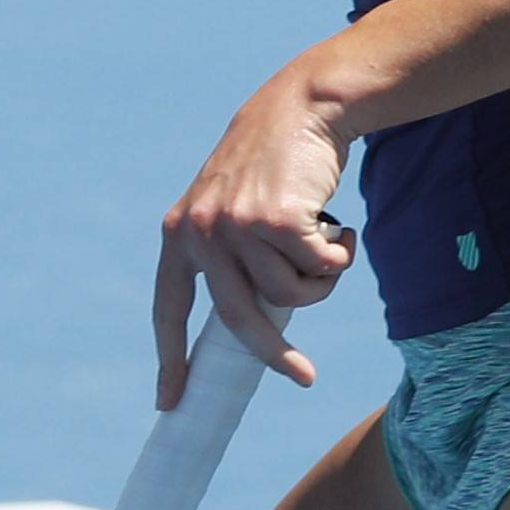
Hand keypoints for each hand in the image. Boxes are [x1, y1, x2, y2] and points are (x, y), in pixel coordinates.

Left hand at [154, 66, 358, 404]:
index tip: (171, 401)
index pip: (169, 309)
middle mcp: (200, 232)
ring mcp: (236, 225)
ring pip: (290, 295)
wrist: (301, 108)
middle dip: (274, 356)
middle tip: (304, 378)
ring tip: (325, 246)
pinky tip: (340, 231)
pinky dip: (339, 258)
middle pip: (240, 319)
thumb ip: (227, 255)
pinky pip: (319, 270)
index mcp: (179, 234)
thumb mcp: (231, 207)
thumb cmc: (274, 166)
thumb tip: (250, 329)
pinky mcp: (276, 218)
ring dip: (320, 281)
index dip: (170, 359)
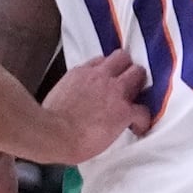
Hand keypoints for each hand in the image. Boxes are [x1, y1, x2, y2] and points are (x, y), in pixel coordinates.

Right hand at [34, 49, 150, 165]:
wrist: (54, 135)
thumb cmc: (48, 122)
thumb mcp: (56, 95)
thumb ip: (71, 90)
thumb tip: (74, 100)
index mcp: (80, 73)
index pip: (100, 61)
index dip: (107, 70)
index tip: (107, 78)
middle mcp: (99, 76)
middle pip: (123, 58)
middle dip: (126, 69)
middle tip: (127, 84)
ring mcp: (115, 92)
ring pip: (138, 73)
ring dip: (139, 85)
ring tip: (135, 100)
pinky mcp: (124, 111)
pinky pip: (144, 111)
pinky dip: (142, 120)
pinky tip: (137, 128)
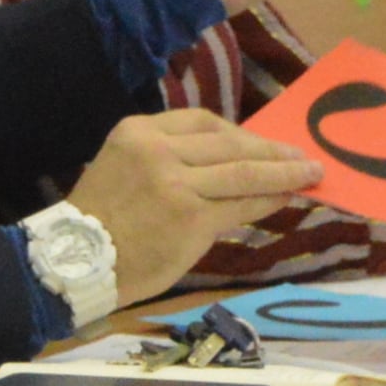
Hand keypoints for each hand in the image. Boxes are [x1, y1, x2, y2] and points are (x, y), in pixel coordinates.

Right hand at [66, 107, 324, 303]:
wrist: (77, 262)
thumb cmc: (101, 221)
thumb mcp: (125, 169)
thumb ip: (169, 159)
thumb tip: (229, 163)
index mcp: (139, 132)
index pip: (203, 122)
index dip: (240, 132)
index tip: (262, 142)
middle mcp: (158, 150)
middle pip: (229, 143)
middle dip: (270, 150)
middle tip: (300, 156)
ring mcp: (177, 183)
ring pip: (243, 172)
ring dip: (282, 173)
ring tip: (309, 173)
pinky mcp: (192, 217)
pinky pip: (241, 204)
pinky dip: (268, 200)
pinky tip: (285, 198)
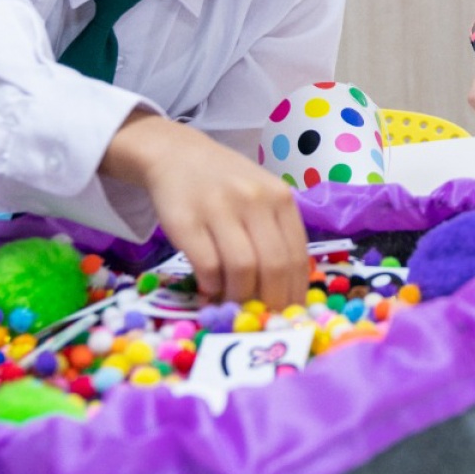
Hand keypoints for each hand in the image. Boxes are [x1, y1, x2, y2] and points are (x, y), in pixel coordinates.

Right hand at [100, 112, 308, 307]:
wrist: (178, 155)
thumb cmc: (227, 184)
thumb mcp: (262, 198)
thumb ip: (275, 235)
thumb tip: (285, 292)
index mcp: (281, 199)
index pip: (296, 256)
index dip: (294, 292)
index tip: (288, 315)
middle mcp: (255, 201)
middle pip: (273, 265)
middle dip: (269, 301)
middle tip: (259, 318)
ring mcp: (221, 208)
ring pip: (242, 268)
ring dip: (238, 296)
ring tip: (232, 304)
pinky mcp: (187, 220)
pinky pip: (207, 264)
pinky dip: (212, 285)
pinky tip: (210, 288)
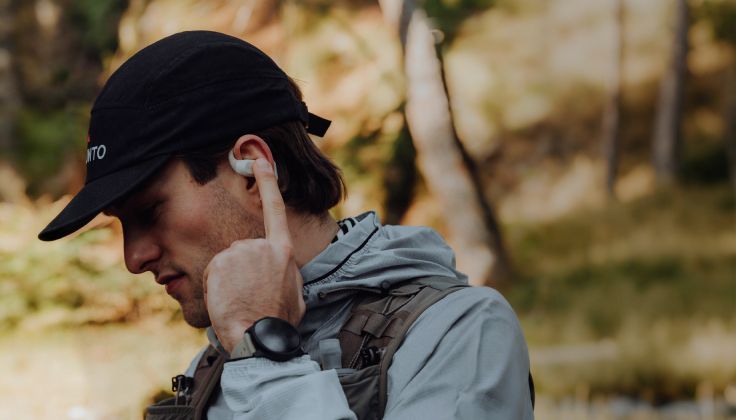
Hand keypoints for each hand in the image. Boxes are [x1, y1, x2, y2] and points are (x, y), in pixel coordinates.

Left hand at [203, 158, 305, 352]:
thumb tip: (283, 271)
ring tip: (240, 300)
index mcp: (283, 251)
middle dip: (242, 269)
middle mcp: (261, 246)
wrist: (259, 337)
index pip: (275, 209)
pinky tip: (228, 300)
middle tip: (249, 294)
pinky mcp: (220, 262)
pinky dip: (216, 286)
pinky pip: (214, 271)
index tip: (259, 160)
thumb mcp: (296, 295)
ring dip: (229, 279)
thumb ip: (287, 274)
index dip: (267, 183)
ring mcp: (240, 252)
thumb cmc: (279, 322)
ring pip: (227, 261)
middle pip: (243, 249)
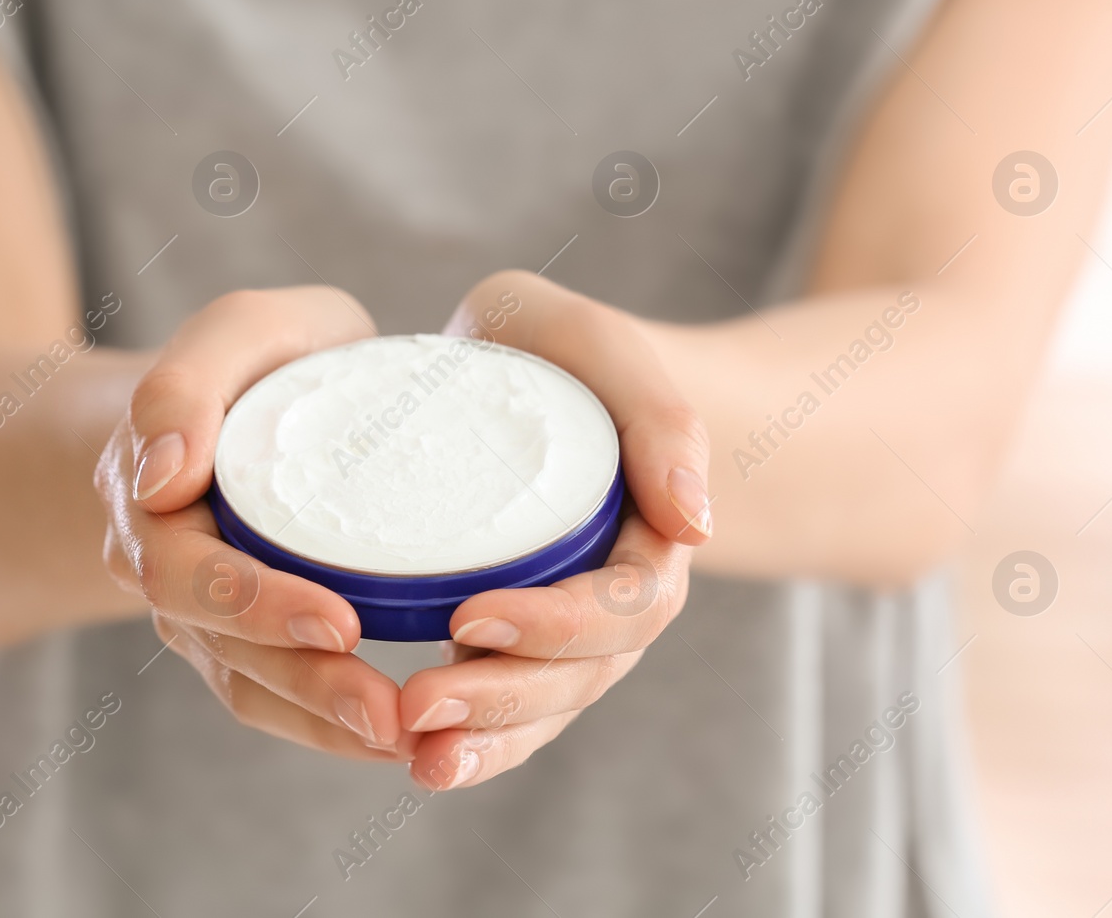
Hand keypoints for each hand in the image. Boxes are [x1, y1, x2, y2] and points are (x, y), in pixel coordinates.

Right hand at [94, 288, 416, 760]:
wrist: (252, 394)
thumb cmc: (264, 356)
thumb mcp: (237, 331)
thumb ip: (188, 377)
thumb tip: (163, 475)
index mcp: (148, 492)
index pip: (185, 566)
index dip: (256, 601)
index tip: (339, 621)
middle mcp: (160, 563)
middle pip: (217, 641)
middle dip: (303, 680)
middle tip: (388, 709)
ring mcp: (197, 610)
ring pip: (247, 683)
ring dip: (323, 719)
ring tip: (407, 738)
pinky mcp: (243, 638)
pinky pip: (274, 696)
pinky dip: (329, 726)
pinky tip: (398, 739)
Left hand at [400, 270, 710, 789]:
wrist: (537, 374)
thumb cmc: (561, 350)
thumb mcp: (601, 348)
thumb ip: (659, 415)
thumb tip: (694, 525)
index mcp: (652, 533)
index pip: (626, 602)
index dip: (557, 624)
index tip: (472, 616)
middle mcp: (620, 597)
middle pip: (584, 675)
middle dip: (506, 699)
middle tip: (419, 702)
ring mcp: (572, 631)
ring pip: (546, 710)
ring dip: (486, 742)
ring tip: (417, 759)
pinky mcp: (522, 647)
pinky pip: (512, 714)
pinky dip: (474, 744)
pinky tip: (418, 762)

### [TO DO]
Please give back an exact copy of the entries above from their first line through the line containing "middle mcp: (99, 76)", leaving the pictures aside.

### [RESPONSE FOR THIS EXERCISE]
Hand keypoints for each hand in the image. Boxes are [x1, y1, x2, y2] and points are (x, y), in pixel coordinates.

Left hand at [154, 66, 358, 404]:
index tip: (171, 401)
index pip: (169, 309)
middle mcp: (200, 232)
ring mcp: (236, 225)
ring pip: (290, 295)
wrist: (301, 108)
middle dip: (274, 356)
middle tip: (304, 378)
ring tip: (325, 246)
pinky tip: (340, 231)
pinky dip: (339, 258)
middle pip: (240, 319)
thumb ip: (227, 255)
pinky pip: (319, 270)
index mcp: (179, 234)
thumb mcp: (231, 207)
thumb cmc: (274, 166)
thumb tip: (250, 329)
pinky mcp: (276, 218)
ring dip: (320, 281)
index dip: (170, 359)
Hand keypoints for each hand in the image. Boxes are [x1, y1, x2, y2] and points are (x, y), in pixel coordinates.

Right hand at [34, 49, 150, 165]:
wrist: (54, 135)
thumb cmc: (48, 122)
thumb mcp: (56, 95)
thumb ip: (71, 90)
thumb tip: (74, 100)
index mcp: (80, 73)
index pip: (100, 61)
index dip: (107, 70)
index tip: (107, 78)
middle mcp: (99, 76)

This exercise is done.